Giving her all

– 34th Week in Ordinary Time –

This poor widow has put in more than all of them … [Luke 21:3]

Prior to the text we reflect upon today, we hear elsewhere in Luke’s Gospel how scathing Jesus is regarding those who ‘swallow up’ the property of widows, who have been left without any male protection and legal persona since the death of their husbands.  These vulnerable women are at the mercy of the Law and of those who use it to defraud.  Jesus condemns this use of religion for ulterior purposes.  The Scribes were theologians, lawyers and experts in the Torah, but were also educated people, trained to read and write.  They were engaged in the business of drawing up documents and legal contracts for vulnerable people, a practice that could be very lucrative for the unscrupulous.  Because of their outward piety, the vulnerable would place their trust and their property into their hands.

In this passage we read that Jesus ‘looks up’ which suggests that he is teaching in the Temple at the time, but on observing the activity around the offering chests, he calls his disciples to take note of what is taking place, and seizes this ‘teachable moment’ to instruct them.  We are told that this woman gives ‘all she has’ – this meagre offering of two small copper coins, all that stands between her and destitution.

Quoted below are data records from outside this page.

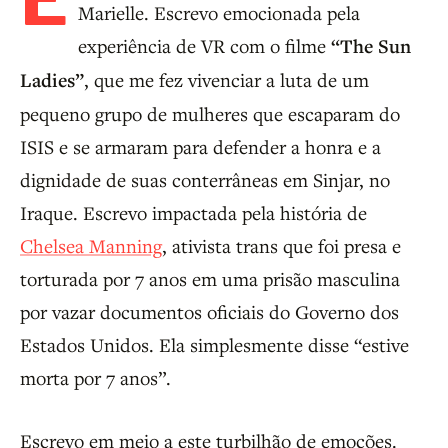
Marielle. Escrevo emocionada pela
experiência de VR com o filme
“The Sun
Ladies”
, que me fez vivenciar a luta de um
pequeno grupo de mulheres que escaparam do
ISIS e se armaram para defender a honra e a
dignidade de suas conterrâneas em Sinjar, no
Iraque. Escrevo impactada pela história de
Chelsea Manning
, ativista trans que foi presa e
torturada por 7 anos em uma prisão masculina
por vazar documentos oficiais do Governo dos
Estados Unidos. Ela simplesmente disse “estive
morta por 7 anos”.
Escrevo em meio a este turbilhão de emoções.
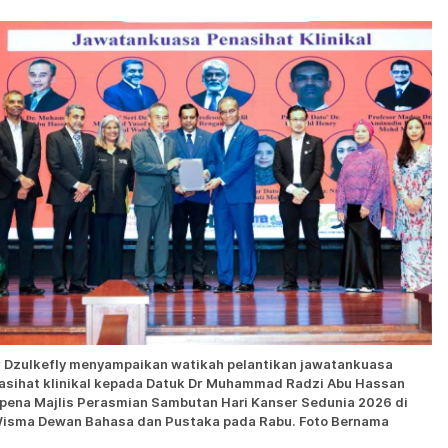
r Dzulkefly menyampaikan watikah pelantikan jawatankuasa
asihat klinikal kepada Datuk Dr Muhammad Radzi Abu Hassan
ena Majlis Perasmian Sambutan Hari Kanser Sedunia 2026 di
isma Dewan Bahasa dan Pustaka pada Rabu. Foto Bernama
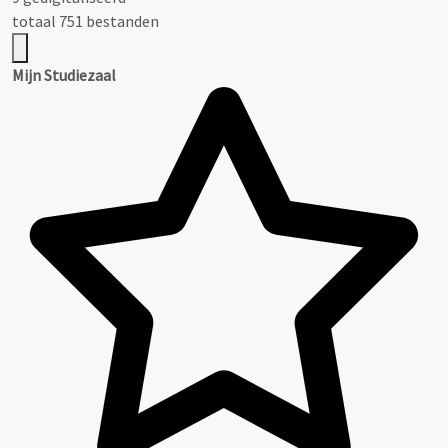
totaal 751 bestanden
Mijn Studiezaal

Yet she gives, for the Law states that holiness equates to giving for the upkeep of the Temple.  In this case, it seems that the Law does not serve people, but rather that people serve the Law.  The widow, the orphan and the stranger in the greatest need of protection and fair play because of their vulnerability, yet some ‘religious’ people seem to be doing the very opposite.

This story invites us to reflect on the nature of our giving and our responsibility to protect the vulnerable, we who have been given so much.  Jesus reminds us that God looks upon the inward character rather than the outward action.  The value of the woman’s gift was measured not by quantity but rather by its quality.  What was the fate of the woman after she had given all?  We can only surmise, but the story of her giving has challenged and inspired the followers of Jesus for two thousand years and will continue to do so for future generations.  Her actions remind us that ‘blessed are the poor in spirit, the kingdom of heaven is theirs’. (Matthew 5:3).  What does that mean for those of us who live in middle-class comfort and relative security?

Gracious God, remind us to be generous and prepared to give our all for the vulnerable in our world.